Помимо вышеперечисленного, был еще переполненный полевой госпиталь, где раненные в сражениях — иногда они прибывали сотнями — переносили операции, выздоравливали или умирали под надзором медсестер. Через полгода после окончания войны Эрна Флегель, хирургическая медсестра, работавшая в этом госпитале, рассказывала на допросе американским следователям:
Кольцо вокруг Берлина сжималось все сильнее и сильнее… мы держали раненых там [то есть в бункере под рейхсканцелярией], и госпиталь разрастался, принимая уже до пятисот пациентов. К тому времени, как русские заняли многие районы Берлина и неуклонно подходили к центру, почти физически чувствовалось, что конец Третьего рейха приближается.
Бункер до последнего дня функционировал практически безупречно. Благодаря целесообразной планировке, конструкции и грамотно проведенным системам снабжения подача горячей воды не прекращалась, электричество и вентиляция тоже редко давали сбои, даже при самой тяжелой бомбардировке. Многочисленные техники постоянно следили за оборудованием. По замыслу архитектора бункер месяцами должен был обеспечивать людей теплом, освещением, питанием, проточной водой, канализацией, контактами с внешним миром и медицинским обслуживанием. И справлялся с этой задачей великолепно. Он был неприступен.
Карта бункера Гитлера
К апрелю 1945 года Германия день и ночь кипела в преисподней, напоминая видения ада на полотнах Иеронима Босха.
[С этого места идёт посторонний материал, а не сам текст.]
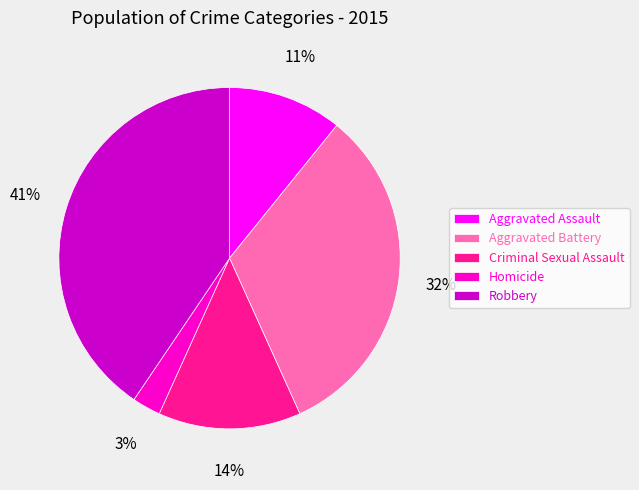

To the nearest percent, what is the difference between the largest and smallest slice percentages?

38%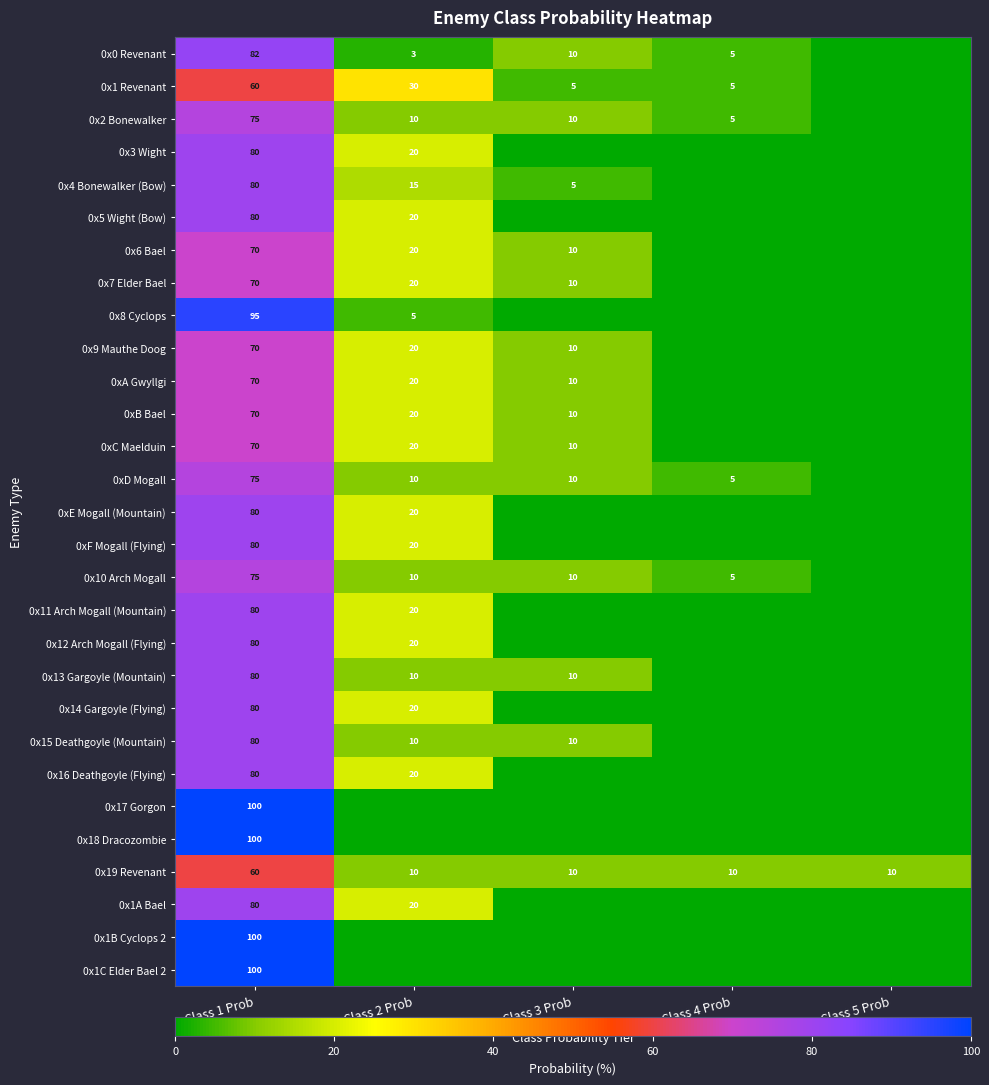

Which has a higher value, Class 1 Prob or Class 4 Prob?

Class 1 Prob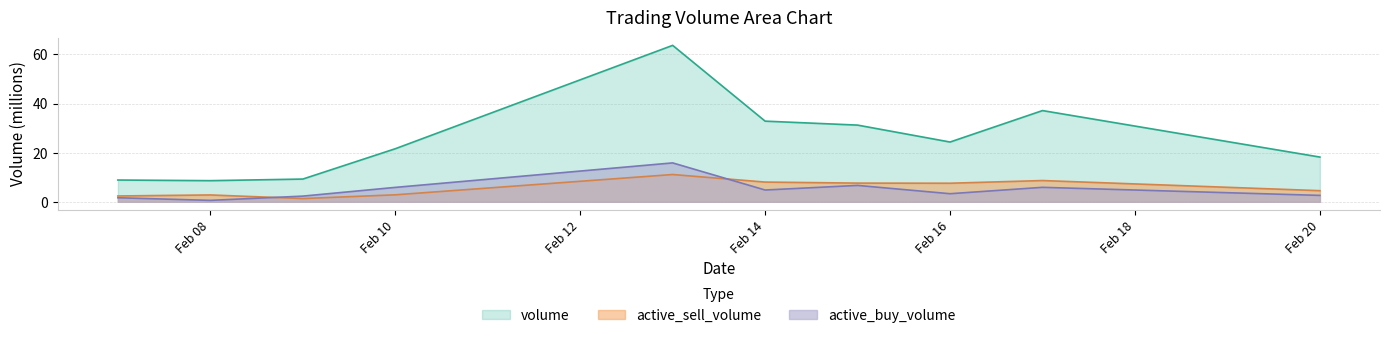

What is the value of the active_sell_volume point at the 3rd from the left?

1.3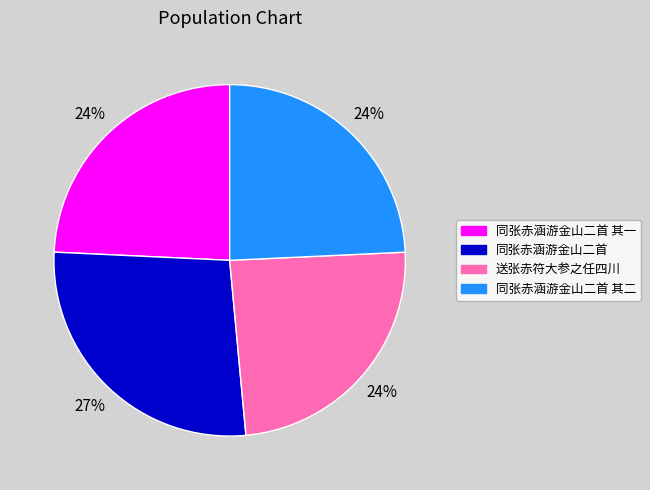

Combined, do 同张赤涵游金山二首 其二 and 送张赤符大参之任四川 account for over 50%?

No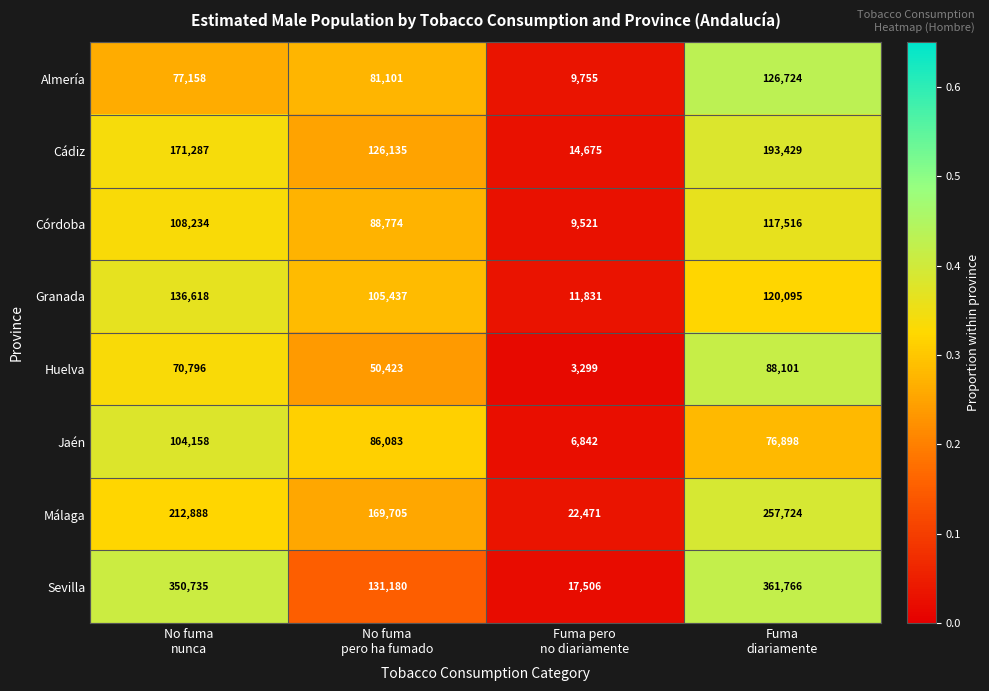

List the series in order of their peak value, highest first.

Sevilla, Málaga, Cádiz, Granada, Almería, Córdoba, Jaén, Huelva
Но Гитлер, окопавшийся в рейхсканцелярии, отказывался признать, что победа невозможна, даже с помощью самолетов и бомб, в чудесное скорое появление которых он один продолжал верить. Он ни разу не был в концлагере, никогда не видел, как человека пытают, истязают или загоняют в газовую камеру. Фотографиями предсмертной агонии заговорщиков «кружка Крайзау» он с явным удовольствием любовался только потому, что те пытались убить его.
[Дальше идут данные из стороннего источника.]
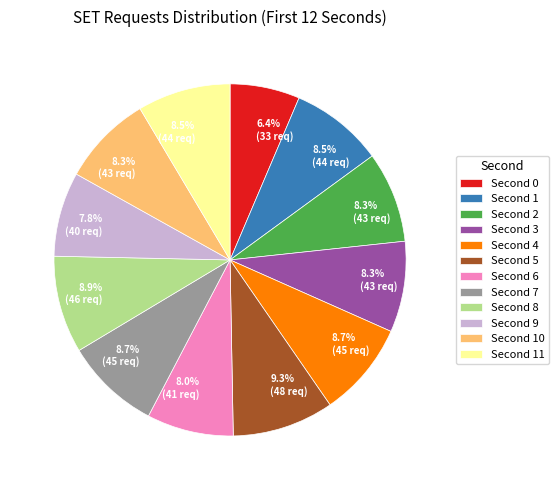

How many segments does this pie chart have?

12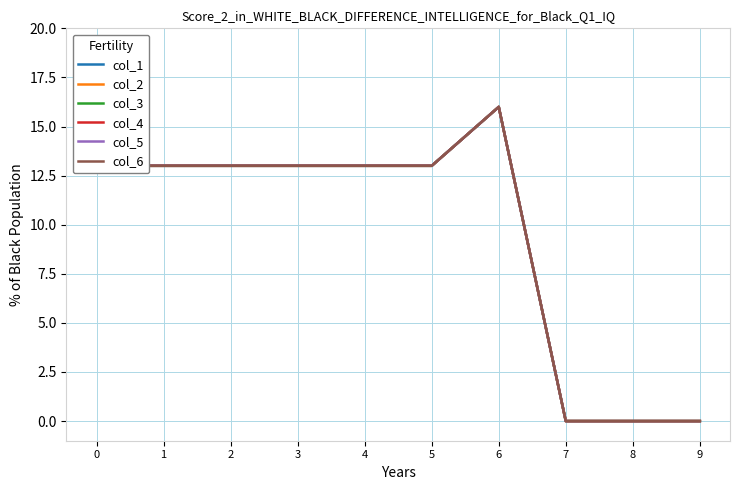

What is the value of the col_2 point at the 2nd from the left?

13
Еще более оторванный от внешнего мира, он продолжал издавать невыполнимые приказы давно несуществующей армии. Он назначал, смещал и казнил офицеров по настроению. Он бродил по своему подземному царству, поглощая кремовые пирожные. По словам одной из его секретарш, «его страсть к пирожным переросла в патологическое обжорство: раньше он съедал не больше трех в день, а теперь по три раза наполнял ими тарелку». Он все больше привязывался к Блонди и ее пяти щенкам, жившим в одной из пяти ванных комнат бункера.
Здоровье Гитлера продолжало ухудшаться. Ему все труднее становилось ходить, особенно ступать на левую ногу, он часто вынужден был опираться на стены или столы, чтобы не упасть. Он стал вспыльчивым и неуправляемым. Морелль, сам закоренелый морфинист, регулярно колол Гитлеру какие-то возбуждающие средства, и его поведение — внезапные перемены настроения, периоды кипучей энергии, сменяющиеся инертностью и сомнамбулизмом, — указывало на зависимость от морфия. Никто не знал, чем именно Морелль пичкает Гитлера, а сам он не разглашал подробностей другим врачам, наблюдающим фюрера.
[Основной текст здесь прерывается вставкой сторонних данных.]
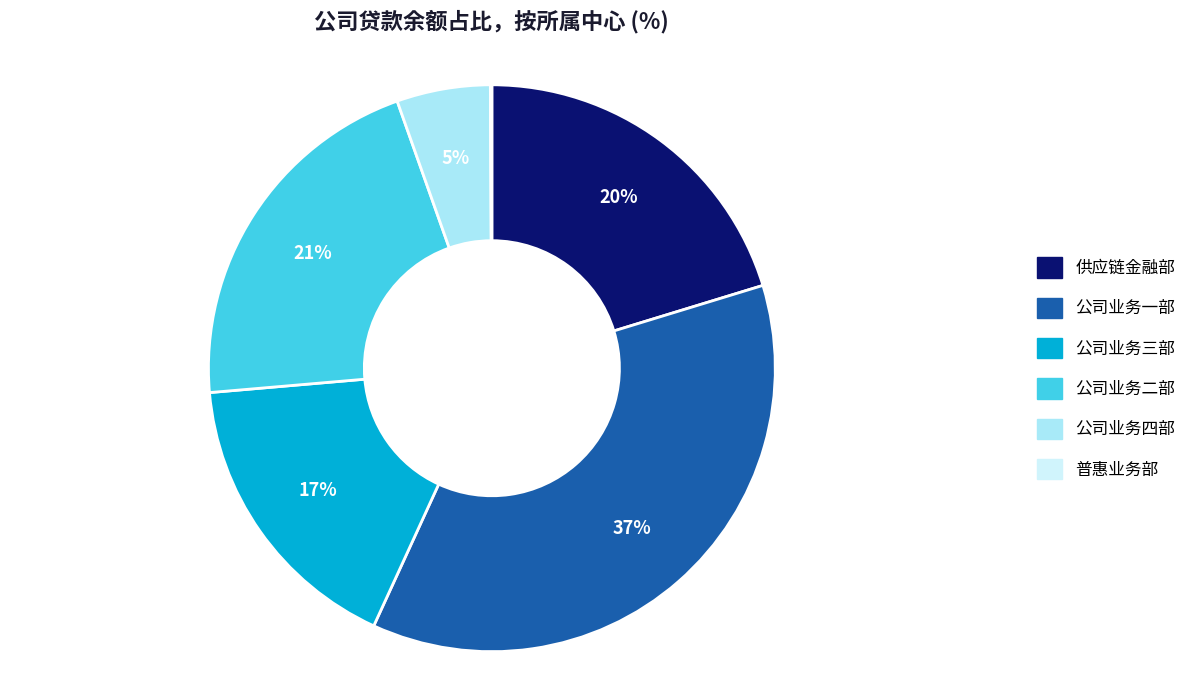

Is it true that 公司业务三部 is 8% of the pie?

False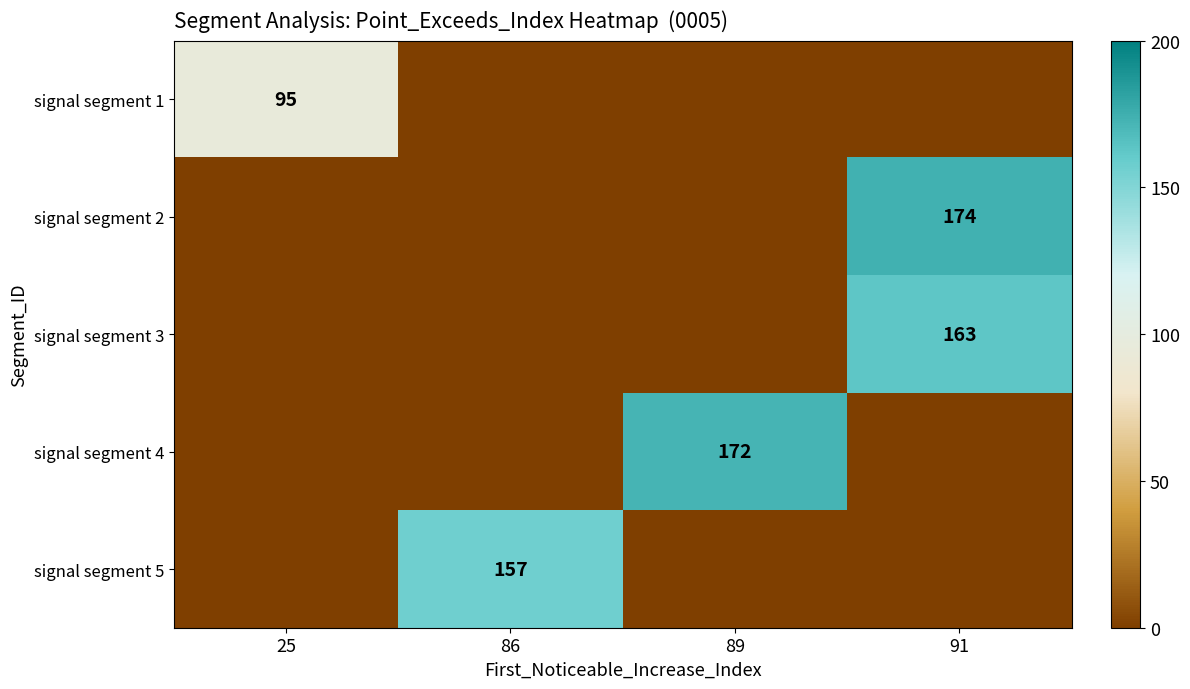

True or false: signal segment 1 has a value of 125 at 25.

False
Гитлер и Ева все еще тешили себя иллюзией совместного будущего. Таким образом они пытались защитить друг друга: он с притворным оптимизмом, она с притворной бесшабашностью. Они поговаривали о том, чтобы отойти от дел и уехать в Линц, где частично прошла юность Гитлера, и вести тихую жизнь в уютном баварском домике. Втайне
Ева мечтала сыграть главную роль в фильме о самой себе. Гитлер мечтал показать миру германскую культуру и цивилизацию. Архитектор Герман Гислер, занявший место Шпеера, когда тот стал министром вооружения в 1942 году, соорудил макет великолепного города, в какой Гитлер планировал превратить Линц: монументальный оперный театр, самый большой и лучший в Европе, огромные музеи и картинные галереи, заполненные произведениями идеализированного «тевтонского» искусства, которым так восхищался фюрер, а также мускулистыми аллегориями старых мастеров, изъятыми у немецких евреев и из частных коллекций по всем европейским странам. На современный взгляд, город будущего Гитлера — это диктаторская архитектура в худшем из своих проявлений. Необъятные гранитные здания, широкие мраморные лестницы, высокие мраморные колонны, увенчанные угловатыми мраморными орлами, восходящие ряды знамен со свастиками — зрелище воистину тоскливое. Гитлеру очень понравилось. Он распорядился водрузить макет на стол в рейхсканцелярии и часами любовался им.